On a Saturday night last month, a sobriety checkpoint in Harrisburg, PA stopped 475 vehicles. But for all their efforts, police in Dauphin County made only two DUI arrests. At that same checkpoint location in 2015, 300 vehicles where stopped and 24 arrests were made.
Sobriety checkpoints have long served as a high-visibility enforcement strategy against drunk and impaired driving, but with so few arrests, is it really worth it?
Deterring DUIs or Wasting Time and Resources?
The debate as to whether or not sobriety checkpoints are an effective strategy against drunk driving isn’t new. But determining if sobriety checkpoints serve their intended purpose often depends on what type of results are expected. According to Dauphin County’s chief detective John Goshert, the goal of the Harrisburg checkpoint was not arrests, but deterrence—which is often a harder result to quantify.
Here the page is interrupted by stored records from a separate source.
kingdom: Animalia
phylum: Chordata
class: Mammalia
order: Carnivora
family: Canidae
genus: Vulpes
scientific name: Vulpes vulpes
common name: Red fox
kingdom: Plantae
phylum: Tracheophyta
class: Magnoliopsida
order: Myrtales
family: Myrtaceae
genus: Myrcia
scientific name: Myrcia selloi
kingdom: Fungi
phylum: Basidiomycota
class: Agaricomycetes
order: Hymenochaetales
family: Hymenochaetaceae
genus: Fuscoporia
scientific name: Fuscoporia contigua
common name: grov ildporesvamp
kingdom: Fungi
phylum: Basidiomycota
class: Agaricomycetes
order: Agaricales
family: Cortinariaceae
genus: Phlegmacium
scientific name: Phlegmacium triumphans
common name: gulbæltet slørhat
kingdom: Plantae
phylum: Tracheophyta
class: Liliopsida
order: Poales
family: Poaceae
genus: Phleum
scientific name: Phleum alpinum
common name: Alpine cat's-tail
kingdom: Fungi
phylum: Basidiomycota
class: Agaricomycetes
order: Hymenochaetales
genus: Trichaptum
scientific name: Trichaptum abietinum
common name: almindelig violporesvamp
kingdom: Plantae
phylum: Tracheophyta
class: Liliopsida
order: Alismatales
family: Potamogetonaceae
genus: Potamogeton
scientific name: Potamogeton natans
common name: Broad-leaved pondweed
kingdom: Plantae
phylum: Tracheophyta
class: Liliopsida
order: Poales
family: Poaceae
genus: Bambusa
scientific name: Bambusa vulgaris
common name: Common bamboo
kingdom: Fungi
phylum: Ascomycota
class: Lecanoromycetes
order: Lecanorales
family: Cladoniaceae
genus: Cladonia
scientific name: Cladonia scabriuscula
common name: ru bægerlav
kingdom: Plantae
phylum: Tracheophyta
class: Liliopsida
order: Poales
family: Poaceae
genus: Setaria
While public expectations around checkpoints often focus on arrests, law enforcement agencies view them as opportunities for deterring and educating the public on the dangers of impaired driving. Police do measure the number of arrests in relation to total stops, but success is typically measured by changes in total alcohol-related motor vehicle incidents, including injuries and deaths. According to a Centers for Disease Control (CDC) fact sheet, a review of checkpoint studies found they “reduced alcohol-related fatal, injury, and property damage crashes each by about 20 percent” with another analysis indicating “checkpoints reduced alcohol-related crashes by 17 percent, and all crashes by 10 to 15 percent.”
No matter how success is defined, one thing is clear, checkpoints are resource-intensive, requiring many hours, officers, and a range of agency equipment to operate. But there’s a tactic law enforcement agencies are using to supplement their DUI enforcement, one that broadens the scope of traditional sobriety checkpoints.
Flexible Sobriety Checkpoints: A Low-Cost Tactic
Flexible checkpoints or “phantom checkpoints” are a strategy that involves staging with enforcement vehicles and signs, but not fully staffing a checkpoint, providing police with an alternative method of DUI enforcement that is less expensive. By creating the appearance of a sobriety checkpoint, the objective is mainly to raise police visibility and DUI awareness within the community.
With flexible checkpoints, officers rarely stop or arrest drivers, but the goal of deterring drunk driving is achieved as drivers observe law enforcement presence and activity. In a study conducted last year by the National Highway Traffic Safety Administrations (NHTSA), researchers determined that flexible checkpoints serve as “a versatile, low-cost tool that virtually any size law enforcement agency can adapt to enhance enforcement and increase public awareness of enforcement efforts.”
The primary purpose of checkpoints is clear: to deter drunk and impaired driving, not to increase DUI arrests. As long as law enforcement agencies are able to increase the perceived risk of stops with the potential consequence of being arrested for DUI, sobriety checkpoints will continue to be an effective tool for deterring impaired driving.